D’après nos correspondants au Tchad, plusieurs usurpateurs de maisons d’autrui s’organisent en petite assemblée pour dire qu’ils ne quitteront pas des maisons qu’ils ont occupées depuis 10, 15, voir 20 ou 30 ans.

En se comportant ainsi, ces gens sabordent le travail des Tchadiens inscrit pour le dialogue, la réconciliation et la paix.

Aujourd’hui, qu’on le veuille ou pas, le dialogue et la paix à un nom et une volonté, qui est le reste des Tchadiens contre les Toros-Boros.

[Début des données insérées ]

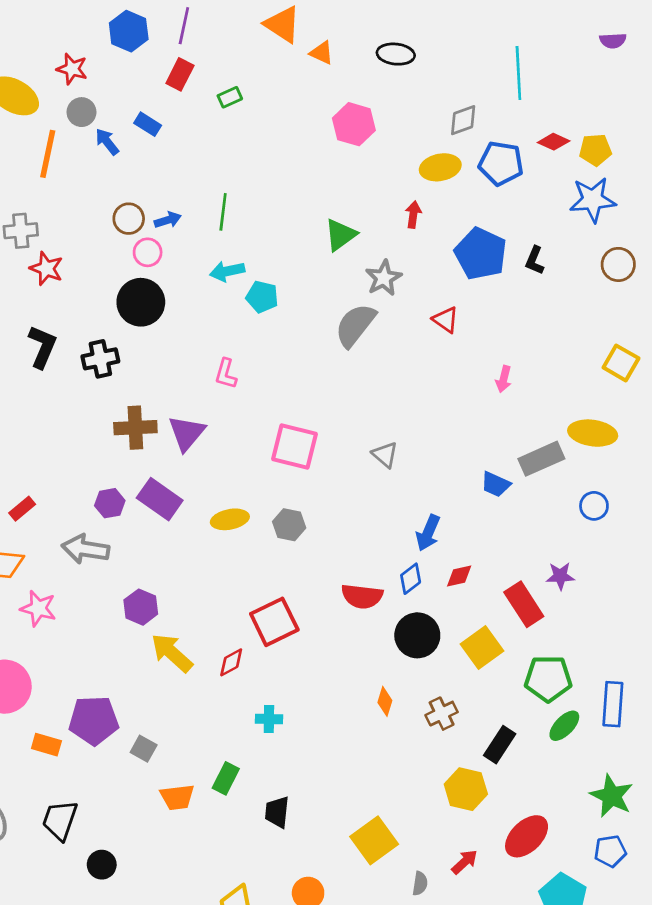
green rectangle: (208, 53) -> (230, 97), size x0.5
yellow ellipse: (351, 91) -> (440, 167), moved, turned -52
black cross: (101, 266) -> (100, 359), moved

Nos compatriotes du nord au sud, de l’est à l’ouest doivent saisir la main du dialogue de manière sincère et juste, et bouter hors du Tchad toute adversité qui veut se mettre contre l’union des Tchadiens toute composante incluse.

Les ennemis de la paix doivent être combattus sans aucune compromission. La lutte du peuple tchadien continuera jusqu’à l’aboutissement d’un vrai état et d’une vraie démocratie.